Однажды, в облачный день, незадолго до вечера, Дашкин резко извернул подводу и погнал её, хлеща лошадей, наперехватки с соседями, к далёкому большому стогу. Нержин уже знал свои обязанности и держал за повод привязанную-таки к их телеге пятую кобылу, чтоб она на бездорожьи не оборвалась бы с привязи и не ушла бы с недоуздком. Они домчали к стогу из первых и въехали в него мордами лошадей. Ни мгновенья не теряя, Дашкин выскочил из телеги, разнуздал запряжённых лошадей, чтоб они, пока суть да дело, щипали прямо из стога, а сам с их спин, как кошка, вскарабкался наверх. Вил не было ни у кого, кроме высокого мрачного Трухачёва, укравшего их из хлева при ночёвке на казачьем дворе. Трухачёву и была теперь первая рука раскрывать стог. Вилами с предлинным черенком там, наверху, на фоне неба, потемневшего от дождевых туч и от приближающейся ночи, он с одного разу, орудуя вилами, как Георгий Победоносец копьём на змия, выворачивал и выбрасывал вниз как негодь черноватые, полусгнившие, плотно слежавшиеся под пригнетёнными жердями навильники верхнего сена. Дашкин и другие следом же разворачивали руками второй слой – светлый, сухой, пахучий, и швыряли охапки каждый в свою телегу. Обозники, чьи телеги не подоспели к самому стогу вплоть, притиснулись меж чужих лошадей, подбирали падающее и ждали, когда можно будет теребить снизу. Заражённый общим азартом Нержин подхватывал, что бросал ему Дашкин, укладывал и утаптывал поверх ящика так, как тот его учил, – чтоб шире было, чтоб одно беремя вязалось с другим, чтобы сперва заполнялись края, а потом серёдка и не было бы перевеса в сторону. Вокруг стога стоял смешанный крик, прорывались весёлые торопливые ругательства, туманом стояла мелкая едучая сенная пыль.
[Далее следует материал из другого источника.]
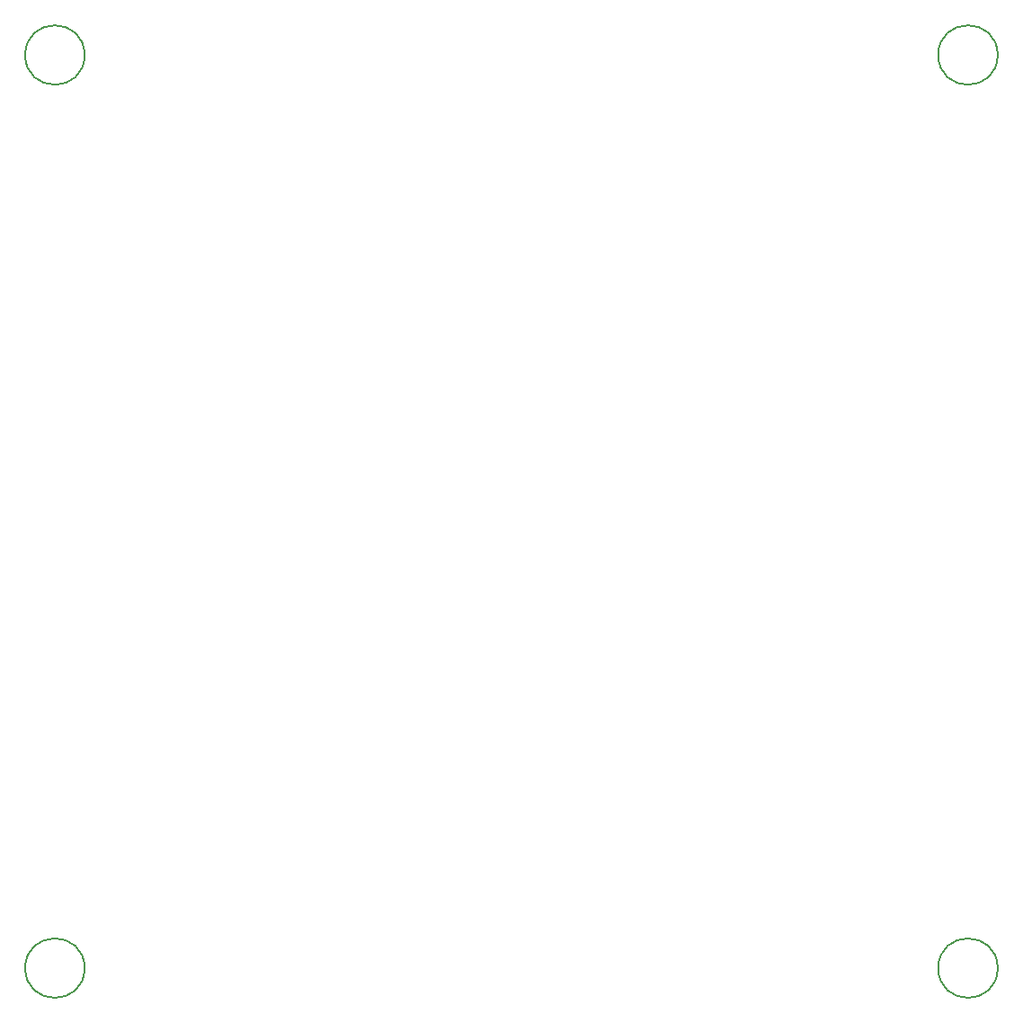
<source format=gbr>
%TF.GenerationSoftware,KiCad,Pcbnew,7.0.7*%
%TF.CreationDate,2023-11-05T15:56:38+00:00*%
%TF.ProjectId,RF_Screen,52465f53-6372-4656-956e-2e6b69636164,rev?*%
%TF.SameCoordinates,Original*%
%TF.FileFunction,Other,Comment*%
%FSLAX46Y46*%
G04 Gerber Fmt 4.6, Leading zero omitted, Abs format (unit mm)*
G04 Created by KiCad (PCBNEW 7.0.7) date 2023-11-05 15:56:38*
%MOMM*%
%LPD*%
G01*
G04 APERTURE LIST*
%ADD10C,0.150000*%
G04 APERTURE END LIST*
D10*
%TO.C,H4*%
X195800000Y-7000000D02*
G75*
G03*
X195800000Y-7000000I-2800000J0D01*
G01*
%TO.C,H3*%
X195800000Y-93000000D02*
G75*
G03*
X195800000Y-93000000I-2800000J0D01*
G01*
%TO.C,H1*%
X109800000Y-7000000D02*
G75*
G03*
X109800000Y-7000000I-2800000J0D01*
G01*
%TO.C,H2*%
X109800000Y-93000000D02*
G75*
G03*
X109800000Y-93000000I-2800000J0D01*
G01*
%TD*%
M02*

</source>
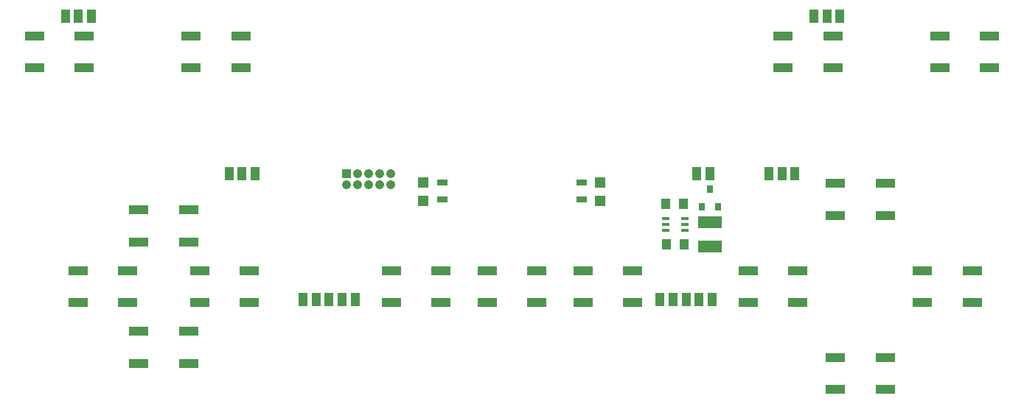
<source format=gbr>
G04 #@! TF.FileFunction,Soldermask,Top*
%FSLAX46Y46*%
G04 Gerber Fmt 4.6, Leading zero omitted, Abs format (unit mm)*
G04 Created by KiCad (PCBNEW (2016-04-11 BZR 6687, Git f239aee)-product) date 4/14/2016 1:21:30 PM*
%MOMM*%
G01*
G04 APERTURE LIST*
%ADD10C,0.020000*%
%ADD11R,1.000000X1.250000*%
%ADD12R,1.198880X1.198880*%
%ADD13R,2.700000X1.400000*%
%ADD14R,2.300000X1.100000*%
%ADD15R,0.850000X0.350000*%
%ADD16R,1.300000X0.700000*%
%ADD17R,1.000000X1.500000*%
%ADD18R,0.800000X0.900000*%
%ADD19R,1.050000X1.050000*%
%ADD20C,1.050000*%
G04 APERTURE END LIST*
D10*
D11*
X89646000Y-36449000D03*
X87646000Y-36449000D03*
X89766400Y-41149600D03*
X87766400Y-41149600D03*
D12*
X59817000Y-36101020D03*
X59817000Y-34002980D03*
D13*
X92710000Y-41405000D03*
X92710000Y-38605000D03*
D14*
X107150000Y-57850000D03*
X107150000Y-54150000D03*
X112850000Y-54150000D03*
X112850000Y-57850000D03*
X122850000Y-44150000D03*
X122850000Y-47850000D03*
X117150000Y-47850000D03*
X117150000Y-44150000D03*
X102850000Y-44150000D03*
X102850000Y-47850000D03*
X97150000Y-47850000D03*
X97150000Y-44150000D03*
X112850000Y-34150000D03*
X112850000Y-37850000D03*
X107150000Y-37850000D03*
X107150000Y-34150000D03*
X32850000Y-37150000D03*
X32850000Y-40850000D03*
X27150000Y-40850000D03*
X27150000Y-37150000D03*
X27150000Y-54850000D03*
X27150000Y-51150000D03*
X32850000Y-51150000D03*
X32850000Y-54850000D03*
X25850000Y-44150000D03*
X25850000Y-47850000D03*
X20150000Y-47850000D03*
X20150000Y-44150000D03*
X39850000Y-44150000D03*
X39850000Y-47850000D03*
X34150000Y-47850000D03*
X34150000Y-44150000D03*
X61850000Y-44150000D03*
X61850000Y-47850000D03*
X56150000Y-47850000D03*
X56150000Y-44150000D03*
X83850000Y-44150000D03*
X83850000Y-47850000D03*
X78150000Y-47850000D03*
X78150000Y-44150000D03*
X72850000Y-44150000D03*
X72850000Y-47850000D03*
X67150000Y-47850000D03*
X67150000Y-44150000D03*
X20850000Y-17150000D03*
X20850000Y-20850000D03*
X15150000Y-20850000D03*
X15150000Y-17150000D03*
X38850000Y-17150000D03*
X38850000Y-20850000D03*
X33150000Y-20850000D03*
X33150000Y-17150000D03*
X106850000Y-17150000D03*
X106850000Y-20850000D03*
X101150000Y-20850000D03*
X101150000Y-17150000D03*
X124850000Y-17150000D03*
X124850000Y-20850000D03*
X119150000Y-20850000D03*
X119150000Y-17150000D03*
D15*
X89866400Y-38863600D03*
X89866400Y-38213600D03*
X89866400Y-39513600D03*
X87666400Y-39513600D03*
X87666400Y-38213600D03*
X87666400Y-38863600D03*
D12*
X80137000Y-36101020D03*
X80137000Y-34002980D03*
D16*
X62000000Y-35950000D03*
X62000000Y-34050000D03*
X78000000Y-35950000D03*
X78000000Y-34050000D03*
D17*
X20193000Y-14859000D03*
X21693000Y-14859000D03*
X18693000Y-14859000D03*
X106172000Y-14859000D03*
X107672000Y-14859000D03*
X104672000Y-14859000D03*
D18*
X91760000Y-36814000D03*
X93660000Y-36814000D03*
X92710000Y-34814000D03*
D17*
X91250000Y-33000000D03*
X92750000Y-33000000D03*
X52000000Y-47500000D03*
X49000000Y-47500000D03*
X50500000Y-47500000D03*
X47500000Y-47500000D03*
X46000000Y-47500000D03*
X93000000Y-47500000D03*
X90000000Y-47500000D03*
X91500000Y-47500000D03*
X88500000Y-47500000D03*
X87000000Y-47500000D03*
D19*
X51000000Y-33000000D03*
D20*
X52270000Y-33000000D03*
X53540000Y-33000000D03*
X54810000Y-33000000D03*
X56080000Y-33000000D03*
X52270000Y-34270000D03*
X53540000Y-34270000D03*
X54810000Y-34270000D03*
X56080000Y-34270000D03*
X51000000Y-34270000D03*
D17*
X39000000Y-33000000D03*
X37500000Y-33000000D03*
X40500000Y-33000000D03*
X101000000Y-33000000D03*
X99500000Y-33000000D03*
X102500000Y-33000000D03*
M02*

</source>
И вдруг неожиданно с криками «стой! стой! что делаешь?» трое конных подскакали к стогу. Двое из трёх старались держаться сзади, а передний неловко вскарабкался наверх и двумя руками за грудки схватил Трухачёва. Трухачёв не видел всадников, крика не слышал, не ждал нападения, – но только чуть пошатнулся, тотчас выпрямился, левой рукой сорвал с себя обе руки противника, а в правой обернул вилы и тычком ручки боднул нападающего в грудь. Тот головой назад и вниз свалился со стога. Все, кто был по эту сторону стога, густо загоготали и продолжали набирать сено, а по тот бок ничего не видали, и работа не прекращалась. Но упавший не сломил головы, а снова полез на стог – уже не в том месте, где был Трухачёв. Шапки на нём уже не было, в размётанные волосы вплелись стеблинки, лёгкий плащик держался на последнем шнурке вокруг шеи. Взобравшись на стог, он раскинул вверх руки и закричал голосом обиды:
– Товарищи! Опомнитесь! Да вы ж не немцы!